Por Sergio Roithmann, chefe do Serviço de Oncologia do Hospital Moinhos de Vento
Em 1971, os Estados Unidos estavam enredados na guerra do Vietnã. Pressionado, o presidente Richard Nixon resolveu disparar um conflito mais popular: a guerra contra o câncer. Foi uma injeção imediata de 100 milhões de dólares, e depois de bilhões, em uma missão: a cura do câncer em uma década. E aonde chegamos?
Fizemos grandes progressos. Desenvolvemos a quimioterapia e a radioterapia. Combinadas com esses tratamentos, as cirurgias ficaram menos mutiladoras. Curamos algumas leucemias, linfomas e câncer de testículo. Diagnosticamos mais precocemente o câncer de mama, intestino, colo uterino e próstata. Passamos a curar três de cada quatro desses casos mais iniciais. Combatemos o tabagismo, e as mortes por câncer de pulmão diminuíram.
Desvendamos a biologia do câncer. É uma célula normal transformada, com defeitos em genes e cromossomos. Adquire superpoderes, mas tem pontos fracos. Cada câncer é diferente do outro. Estamos descobrindo medicações personalizadas. Controlamos a leucemia mieloide crônica com um comprimido tomado para sempre: esse foi um marco e indicou um novo caminho.
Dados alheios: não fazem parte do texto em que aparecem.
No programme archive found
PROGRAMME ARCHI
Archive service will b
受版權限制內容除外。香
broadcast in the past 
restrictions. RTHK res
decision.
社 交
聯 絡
Se não podemos curar, podemos controlar a doença por mais tempo. Aprendemos a cuidar melhor, e os pacientes têm melhor qualidade de vida. Descobrimos o valor da imunoterapia. Estamos reprogramando nosso sistema imunológico para combater o câncer. Curamos melanomas e aumentamos o tempo de vida de pessoas com muitos outros tumores. Aprendemos a identificar famílias de risco e prevenimos muitos cânceres hereditários.
Mas os Estados Unidos não venceram a guerra do Vietnã, e Nixon não venceu a sua guerra contra o câncer. Talvez porque não seja uma guerra, e nós, médicos, pesquisadores e pacientes, não sejamos guerreiros. Somos humanos e temos nossos limites. Somos mortais e ainda precisamos digerir essa ideia. Enquanto isso, como seres inconformados, seguimos trabalhando e pesquisando intensamente para superar esses nossos limites.